The experiments reveal a significant performance gap between online and offline DPO, even when using the same SFT checkpoint and data for training. This contradicts the theoretical results from Section 2.
4. Hypotheses for the Online-Offline Gap
The authors explore several hypotheses to explain the discrepancy between theory and practice:
- H1: Intrinsic Value of Online Samples: The idea that feedback on samples more likely under the current policy is more useful. The authors argue against this, stating that on-policy data is redundant from an information-theoretic perspective.
- H2: Failure of Offline PFT Regularization to Reference Policy: Offline PFT algorithms may require stronger coverage conditions than online approaches because they struggle to effectively regularize to the reference policy. The authors provide evidence against this, noting that simply adding a reverse KL penalty to DPO doesn't close the gap.
- H3: Relative Ease of Online PFT Optimization: The possibility that offline PFT faces a harder optimization problem. The authors argue against this because they use the same optimizer (DPO) for both online and offline settings. They also explore a refined hypothesis related to computational-statistical gaps but find little support for it through prompt augmentation experiments.
- H4: Global Reward Models Can Be Trained on More Data: This suggests global RMs are more amenable to training on wider data distributions than local RMs/policies. The authors generate a more concentrated dataset using samples only from the SFT policy and find that online DPO still improves performance.
- H5: Global Reward Models Generalize Better Out-of-Distribution (OOD): This suggests that online PFT techniques are better at maximizing rewards when the learned reward model's peak falls outside the preference data's support. The authors train local RMs without regularization and compare them to global and DPO RMs, finding that better in-distribution margins correlate with better OOD generalization.
5. Generation-Verification Gap and Proper Policy Learning
The paper proposes an alternative hypothesis based on the idea that, for many problems, verification is simpler than generation. They hypothesize that the first step of online fine-tuning finds a relatively simple reward model, and the second step finds a soft-optimal policy for that reward model. This reduces the search space compared to offline fine-tuning, which searches over all possible policies.
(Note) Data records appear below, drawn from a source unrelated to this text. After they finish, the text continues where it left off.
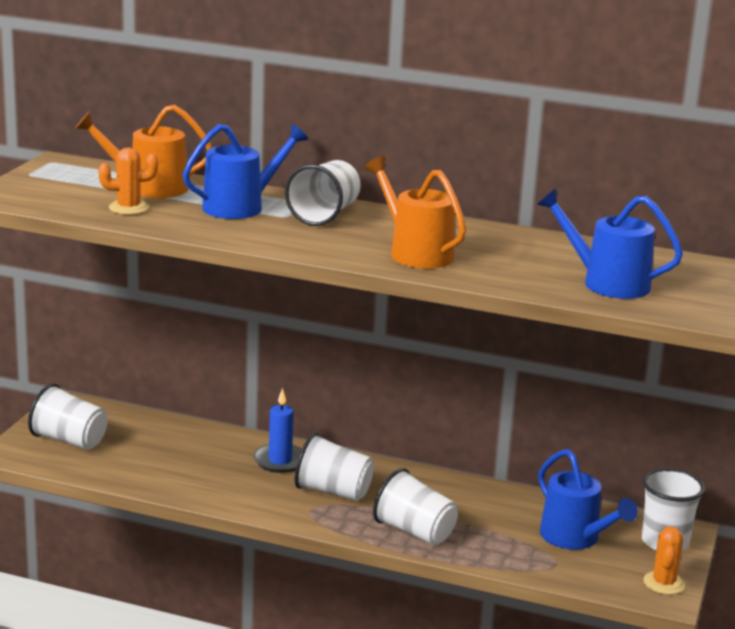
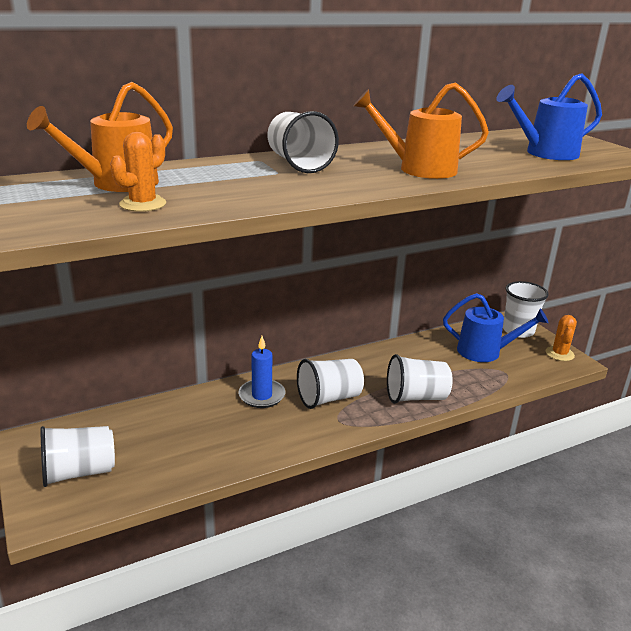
camera: 45 degrees left, 5 degrees up
(241, 207) = (229, 176): blue watering can -> none
(664, 583) = (559, 354): orange cactus -> orange cactus turned 45 degrees clockwise

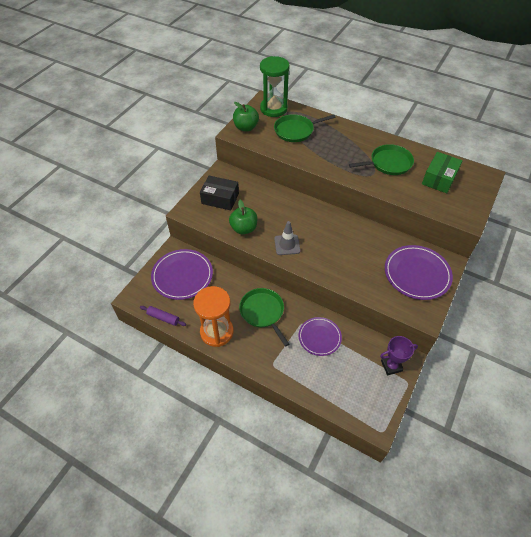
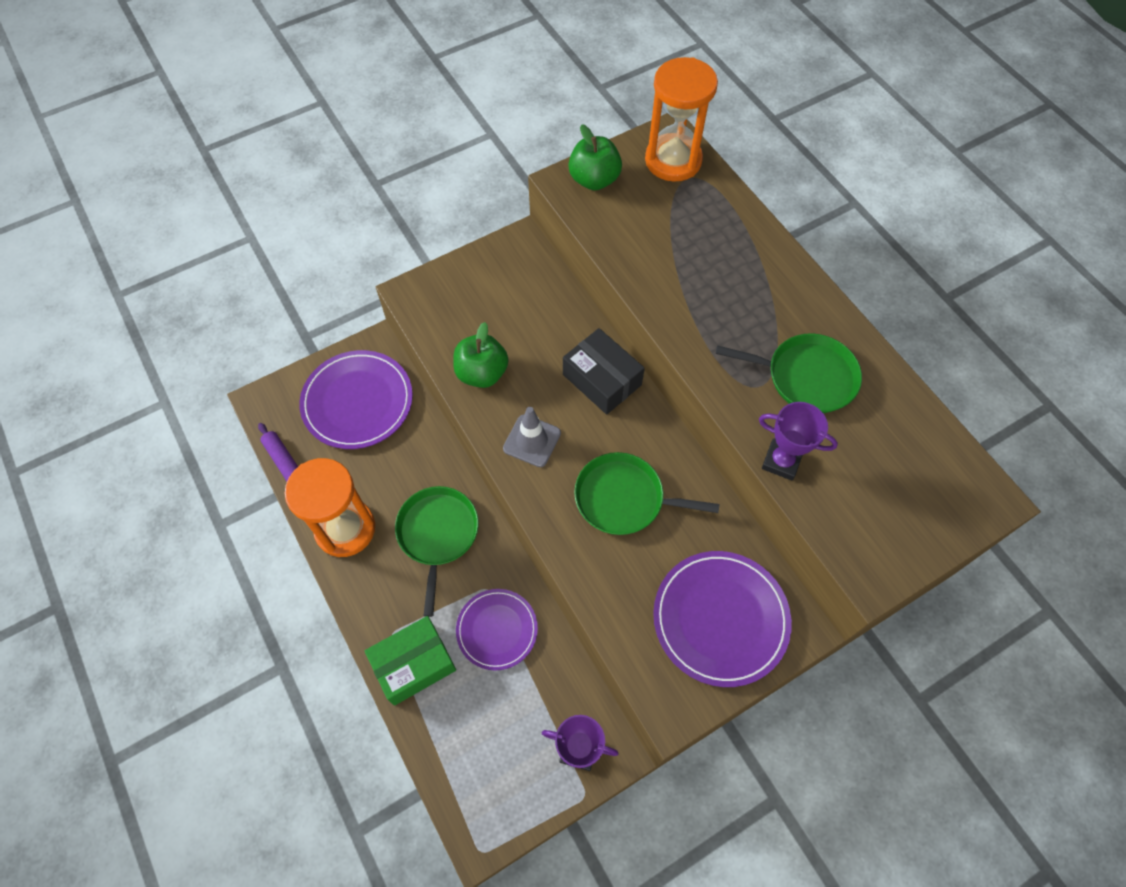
camera: 30 degrees right, 10 degrees up
(220, 198) = (482, 295): black box -> black box (602, 379)
(273, 109) = (673, 160): green hourglass -> orange hourglass
(296, 131) = (680, 226): green pan -> green pan (624, 498)
(403, 196) = (781, 461): none -> purple trophy
(439, 179) = (883, 459): green box -> green box (414, 664)

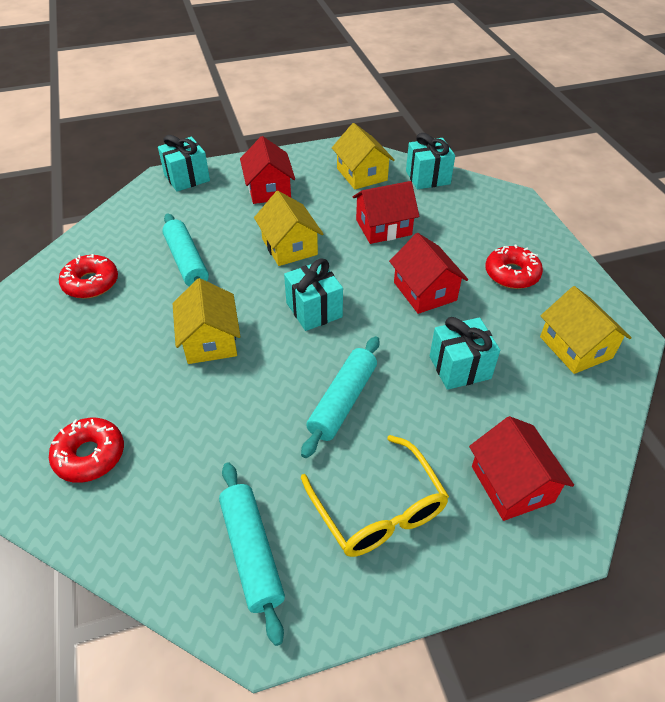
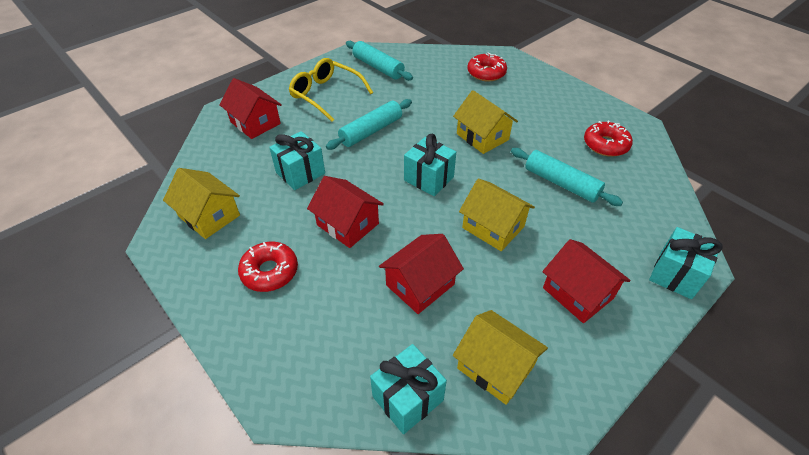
camera: 155 degrees right, 0 degrees up
(343, 401) = (371, 131): turquoise rolling pin -> turquoise rolling pin turned 45 degrees clockwise

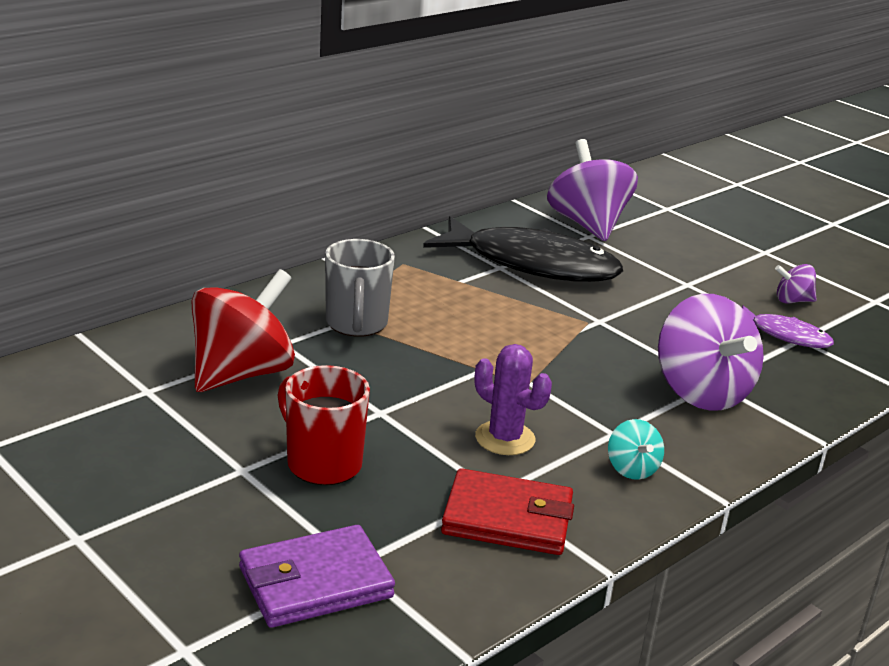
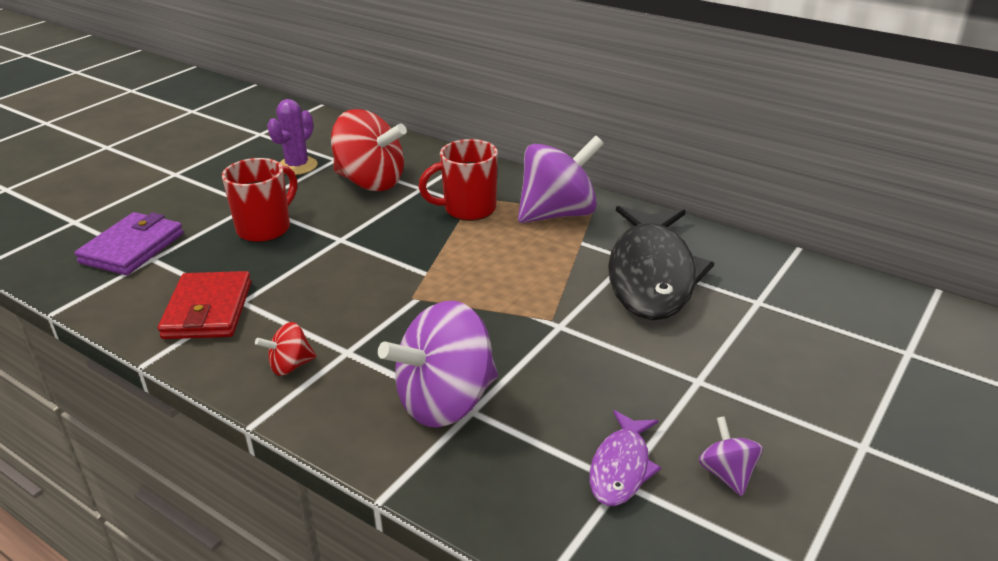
camera: 80 degrees right, 5 degrees up
(315, 582) = (132, 248): purple wallet -> purple wallet turned 60 degrees clockwise
(356, 324) = (468, 209): grey mug -> red mug
(505, 438) = (320, 296): purple cactus -> purple cactus (297, 166)
(587, 224) = (786, 298): purple spinning top -> purple spinning top (558, 214)
(632, 469) = (290, 366): turquoise spinning top -> red spinning top

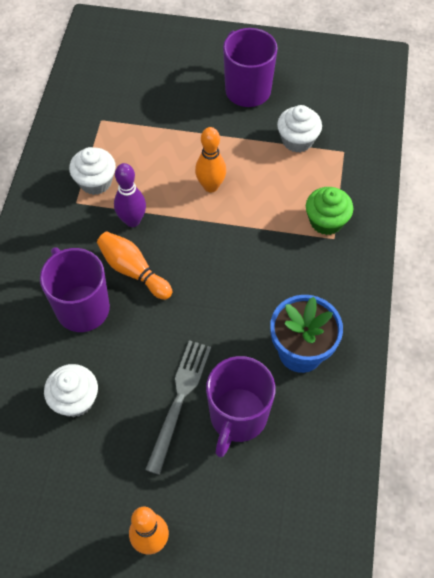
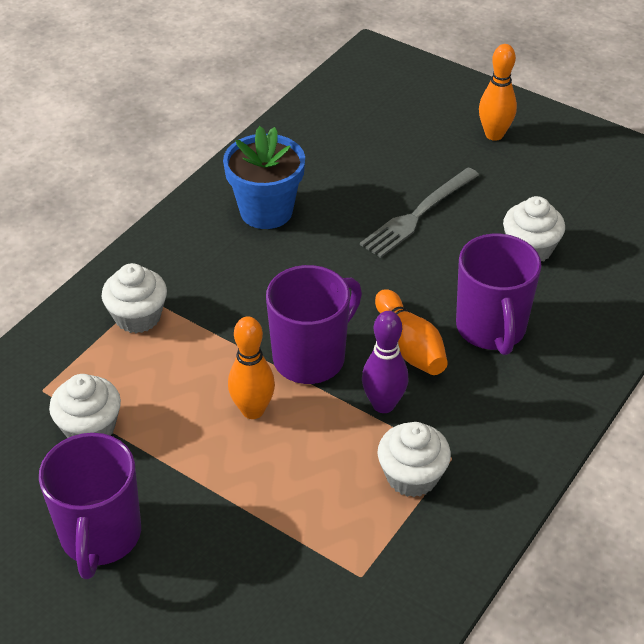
camera: 155 degrees left, 15 degrees down
(237, 417) = (366, 184): purple mug -> purple mug (311, 358)
(326, 221) = (138, 317): green cupcake -> white cupcake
- H6: Online PFT is Proper Policy Learning: This states that offline FT solves a harder, improper learning problem, while online FT avoids it by performing proper learning over a restricted policy space.
The authors provide evidence supporting H6:
- Experiments show that using a significantly smaller global RM leads to nearly identical Best-Of-N (BoN) performance as using an RM the same size as the policy.
- They design experiments to close the generation-verification gap, such as using two-word summaries or the ROUGE-L metric as the reward function. In these cases, the gap between online and offline PFT diminishes or disappears.
6. Isomorphisms Are Not a Two-Way Street
The paper addresses the question of why it's harder to learn a policy than a reward model if they are isomorphic in soft RL. They explain that while isomorphisms exist, the mapping from reward to policy requires solving a hard reinforcement learning problem. In contrast, the mapping between policy and Q-function (a local reward model) is more direct. This suggests that optimizing over local reward models like DPO doesn't escape the statistical difficulty of directly learning the generator.